Emprego Desemprego em Portugal gera discussão entre Bruno Maçães e Wall Street Journal no Twitter

Desemprego em Portugal gera discussão entre Bruno Maçães e Wall Street Journal no Twitter

A polémica em torno dos dados do desemprego em Portugal atravessou agora o oceano. O secretário de Estado dos Assuntos Europeus, Bruno Maçães, pediu na sua conta de Twitter a correcção dos números usados pelo Wall Street Journal.
Desemprego em Portugal gera discussão entre Bruno Maçães e Wall Street Journal no Twitter
Miguel Baltazar/Negócios
Liliana Borges 20 de julho de 2015 às 19:53

A discussão sobre os dados do desemprego português atravessou o Atlântico. O jornal norte-americano, Wall Street Journal, publicou na sexta-feira, 17 de Julho, um artigo sobre as consequências do plano de resgaste nos dados de emprego português. No entanto, os valores utilizados para falar do desemprego não agradaram ao secretário de Estado dos Assuntos Europeus, Bruno Maçães, que na sua página do Twitter pediu ao jornal que corrigisse a peça. O jornal respondeu dando lastro a uma polémica que já fez correr muita tinta em Portugal. 

 

A discussão em torno dos números do desemprego voltou à agenda com a entrevista concedida pelo primeiro-ministro à SIC, onde fez um balanço do seu Governo e falou dos números do emprego, que não batem certo com as contas feitas pela oposição.
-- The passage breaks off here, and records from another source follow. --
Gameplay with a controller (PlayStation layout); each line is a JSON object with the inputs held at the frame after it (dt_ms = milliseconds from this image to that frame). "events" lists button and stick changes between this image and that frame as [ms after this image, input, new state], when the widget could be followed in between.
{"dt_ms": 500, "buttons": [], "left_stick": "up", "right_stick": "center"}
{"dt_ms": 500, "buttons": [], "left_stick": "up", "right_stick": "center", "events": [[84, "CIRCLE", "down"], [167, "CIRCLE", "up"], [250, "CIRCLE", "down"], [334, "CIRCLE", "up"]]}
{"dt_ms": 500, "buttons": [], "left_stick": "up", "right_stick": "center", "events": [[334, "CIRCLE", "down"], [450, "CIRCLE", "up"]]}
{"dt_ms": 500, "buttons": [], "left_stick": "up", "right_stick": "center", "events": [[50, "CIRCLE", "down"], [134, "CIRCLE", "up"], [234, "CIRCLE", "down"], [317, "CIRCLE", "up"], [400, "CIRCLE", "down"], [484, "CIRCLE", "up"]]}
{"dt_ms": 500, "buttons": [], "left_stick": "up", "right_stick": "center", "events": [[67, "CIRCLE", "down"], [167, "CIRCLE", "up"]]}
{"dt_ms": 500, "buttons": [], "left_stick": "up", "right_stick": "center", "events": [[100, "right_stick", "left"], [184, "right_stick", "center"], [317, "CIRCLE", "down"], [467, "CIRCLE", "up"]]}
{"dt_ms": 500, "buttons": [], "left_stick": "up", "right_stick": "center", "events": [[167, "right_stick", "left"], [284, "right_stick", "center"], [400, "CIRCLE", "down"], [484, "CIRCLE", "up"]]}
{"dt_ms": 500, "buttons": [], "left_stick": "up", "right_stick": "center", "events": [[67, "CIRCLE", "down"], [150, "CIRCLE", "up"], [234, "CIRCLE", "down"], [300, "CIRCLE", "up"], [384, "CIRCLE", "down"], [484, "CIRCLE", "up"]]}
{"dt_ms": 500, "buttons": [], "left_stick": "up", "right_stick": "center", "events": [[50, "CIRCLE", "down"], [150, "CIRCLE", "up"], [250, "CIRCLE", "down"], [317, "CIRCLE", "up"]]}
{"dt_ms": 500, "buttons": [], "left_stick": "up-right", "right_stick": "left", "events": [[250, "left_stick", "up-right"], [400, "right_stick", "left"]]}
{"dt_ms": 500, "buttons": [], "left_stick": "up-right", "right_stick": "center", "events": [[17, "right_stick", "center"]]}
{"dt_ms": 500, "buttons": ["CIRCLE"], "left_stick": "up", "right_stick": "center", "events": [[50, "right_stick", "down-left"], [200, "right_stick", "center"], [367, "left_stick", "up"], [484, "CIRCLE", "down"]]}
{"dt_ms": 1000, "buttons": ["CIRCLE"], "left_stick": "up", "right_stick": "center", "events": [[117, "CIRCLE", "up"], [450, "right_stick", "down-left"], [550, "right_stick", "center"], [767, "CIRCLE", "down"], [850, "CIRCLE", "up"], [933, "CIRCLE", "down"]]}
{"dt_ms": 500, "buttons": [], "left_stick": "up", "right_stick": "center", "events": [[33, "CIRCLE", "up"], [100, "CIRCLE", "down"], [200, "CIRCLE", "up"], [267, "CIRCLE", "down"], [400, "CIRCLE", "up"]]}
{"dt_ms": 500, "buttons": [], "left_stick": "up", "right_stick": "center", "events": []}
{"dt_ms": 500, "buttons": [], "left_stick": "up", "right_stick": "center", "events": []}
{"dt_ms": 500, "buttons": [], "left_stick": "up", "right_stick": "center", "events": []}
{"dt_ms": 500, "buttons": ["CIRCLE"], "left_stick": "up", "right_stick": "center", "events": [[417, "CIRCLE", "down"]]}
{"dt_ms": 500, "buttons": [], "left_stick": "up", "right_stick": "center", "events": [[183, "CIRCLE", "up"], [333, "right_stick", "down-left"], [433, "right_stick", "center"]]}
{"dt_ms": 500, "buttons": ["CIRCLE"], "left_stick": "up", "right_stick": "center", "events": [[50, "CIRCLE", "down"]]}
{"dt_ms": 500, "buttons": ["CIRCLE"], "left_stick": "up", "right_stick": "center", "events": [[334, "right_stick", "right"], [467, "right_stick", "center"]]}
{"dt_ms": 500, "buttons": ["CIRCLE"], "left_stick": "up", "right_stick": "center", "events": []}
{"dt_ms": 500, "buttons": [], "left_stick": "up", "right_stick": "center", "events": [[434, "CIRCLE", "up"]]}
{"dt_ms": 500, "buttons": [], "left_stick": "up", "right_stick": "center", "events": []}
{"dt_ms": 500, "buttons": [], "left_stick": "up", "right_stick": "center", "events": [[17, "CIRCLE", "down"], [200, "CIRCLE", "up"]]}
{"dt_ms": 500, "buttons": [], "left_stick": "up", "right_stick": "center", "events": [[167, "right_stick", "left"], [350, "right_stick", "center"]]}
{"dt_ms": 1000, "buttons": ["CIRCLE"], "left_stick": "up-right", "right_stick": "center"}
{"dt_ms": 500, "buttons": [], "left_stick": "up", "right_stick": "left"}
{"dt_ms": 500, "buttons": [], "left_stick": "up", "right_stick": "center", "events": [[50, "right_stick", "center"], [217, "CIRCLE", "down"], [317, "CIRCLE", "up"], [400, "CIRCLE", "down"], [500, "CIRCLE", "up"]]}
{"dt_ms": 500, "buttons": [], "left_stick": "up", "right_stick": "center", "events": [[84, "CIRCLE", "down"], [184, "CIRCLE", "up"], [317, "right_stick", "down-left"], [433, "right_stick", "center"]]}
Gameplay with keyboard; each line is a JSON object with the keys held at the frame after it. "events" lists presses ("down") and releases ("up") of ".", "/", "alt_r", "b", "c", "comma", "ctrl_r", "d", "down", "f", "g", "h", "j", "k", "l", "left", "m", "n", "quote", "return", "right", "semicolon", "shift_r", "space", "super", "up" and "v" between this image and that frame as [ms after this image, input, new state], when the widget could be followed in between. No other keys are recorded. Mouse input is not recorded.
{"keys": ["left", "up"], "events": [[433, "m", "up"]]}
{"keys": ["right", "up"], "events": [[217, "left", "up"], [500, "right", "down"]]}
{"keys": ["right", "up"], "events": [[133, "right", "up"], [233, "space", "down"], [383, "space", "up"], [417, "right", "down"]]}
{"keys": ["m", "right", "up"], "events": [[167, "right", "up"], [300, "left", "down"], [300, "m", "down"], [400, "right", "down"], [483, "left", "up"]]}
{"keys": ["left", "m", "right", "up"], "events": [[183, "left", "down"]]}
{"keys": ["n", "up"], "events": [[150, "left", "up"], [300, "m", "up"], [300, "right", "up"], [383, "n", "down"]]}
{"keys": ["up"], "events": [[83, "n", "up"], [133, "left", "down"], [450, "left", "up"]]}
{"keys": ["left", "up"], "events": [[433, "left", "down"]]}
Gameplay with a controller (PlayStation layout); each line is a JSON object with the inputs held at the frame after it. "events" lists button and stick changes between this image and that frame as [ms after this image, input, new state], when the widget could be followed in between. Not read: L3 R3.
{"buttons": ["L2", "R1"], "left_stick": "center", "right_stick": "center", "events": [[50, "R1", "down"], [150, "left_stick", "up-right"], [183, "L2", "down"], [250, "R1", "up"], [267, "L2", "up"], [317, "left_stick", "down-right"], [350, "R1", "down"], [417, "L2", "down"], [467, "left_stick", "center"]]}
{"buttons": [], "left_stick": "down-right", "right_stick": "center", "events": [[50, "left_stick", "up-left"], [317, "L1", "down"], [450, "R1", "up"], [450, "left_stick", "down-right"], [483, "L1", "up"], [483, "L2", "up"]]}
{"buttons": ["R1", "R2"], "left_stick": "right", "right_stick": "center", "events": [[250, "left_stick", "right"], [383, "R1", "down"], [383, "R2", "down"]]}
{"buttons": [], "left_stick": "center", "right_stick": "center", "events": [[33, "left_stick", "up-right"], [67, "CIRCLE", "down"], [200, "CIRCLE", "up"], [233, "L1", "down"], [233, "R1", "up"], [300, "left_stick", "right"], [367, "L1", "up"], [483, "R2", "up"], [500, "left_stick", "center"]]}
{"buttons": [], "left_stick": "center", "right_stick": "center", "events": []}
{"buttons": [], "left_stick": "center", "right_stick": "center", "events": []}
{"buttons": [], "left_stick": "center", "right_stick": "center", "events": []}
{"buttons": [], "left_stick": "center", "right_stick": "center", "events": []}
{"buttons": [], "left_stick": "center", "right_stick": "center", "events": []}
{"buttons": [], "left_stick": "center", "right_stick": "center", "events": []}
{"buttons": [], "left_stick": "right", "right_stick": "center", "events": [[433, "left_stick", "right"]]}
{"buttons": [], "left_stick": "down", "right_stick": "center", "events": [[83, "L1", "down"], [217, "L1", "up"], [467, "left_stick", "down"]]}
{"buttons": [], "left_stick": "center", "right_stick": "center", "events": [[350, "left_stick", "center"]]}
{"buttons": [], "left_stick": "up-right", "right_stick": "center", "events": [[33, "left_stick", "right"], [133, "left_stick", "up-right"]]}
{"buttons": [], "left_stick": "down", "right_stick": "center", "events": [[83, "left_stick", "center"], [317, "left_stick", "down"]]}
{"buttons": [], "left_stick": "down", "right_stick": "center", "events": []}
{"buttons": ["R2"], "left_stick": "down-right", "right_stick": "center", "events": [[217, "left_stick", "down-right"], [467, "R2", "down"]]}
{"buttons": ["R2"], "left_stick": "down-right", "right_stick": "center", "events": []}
Em causa estão diferentes interpretações e datas utilizadas nos dados disponibilizados pelo Instituto Nacional de Estatística.

Quando o Governo de José Sócrates tomou posse em 2005 a taxa de desemprego era 8,7% (primeiro trimestre de 2005). Quando o PSD e o CDS se tornaram Governo a taxa havia subido para 12,6% (primeiro trimestre de 2011). Os dados são apresentados pelo Eurostat e não ajustados a sazonalidade. E é a eles que o primeiro-ministro recorre, comparando-os aos dados disponíveis do mês de Abril de 2015, onde o desemprego se aproximava dos 12,8%.

Já a repórter do Wall Street Journal correspondente em Lisboa, Patricia Kowsmann, escreve a reportagem com números menos optimistas, apresentando os valores de Maio, ainda a título de estimativa, mas com um resultado menos favorável ao Governo de Passos Coelho, com uma taxa de desemprego a 13%.

O jornal norte-americano descreve no título "Portugal na estrada para a recuperação antes do resgate económico, mas as cicatrizes mantêm-se". O secretário de Estado dos Assuntos Europeus não terá gostado dos dados apresentados pelo jornal e escreveu na sua página pessoal que os níveis de desemprego "estão agora nos mesmos níveis que estavam antes do resgate financeiro", fazendo notar que a peça "ainda não foi corrigida" e argumentando que os números apresentados com base nos valores de Maio são ainda "preliminares".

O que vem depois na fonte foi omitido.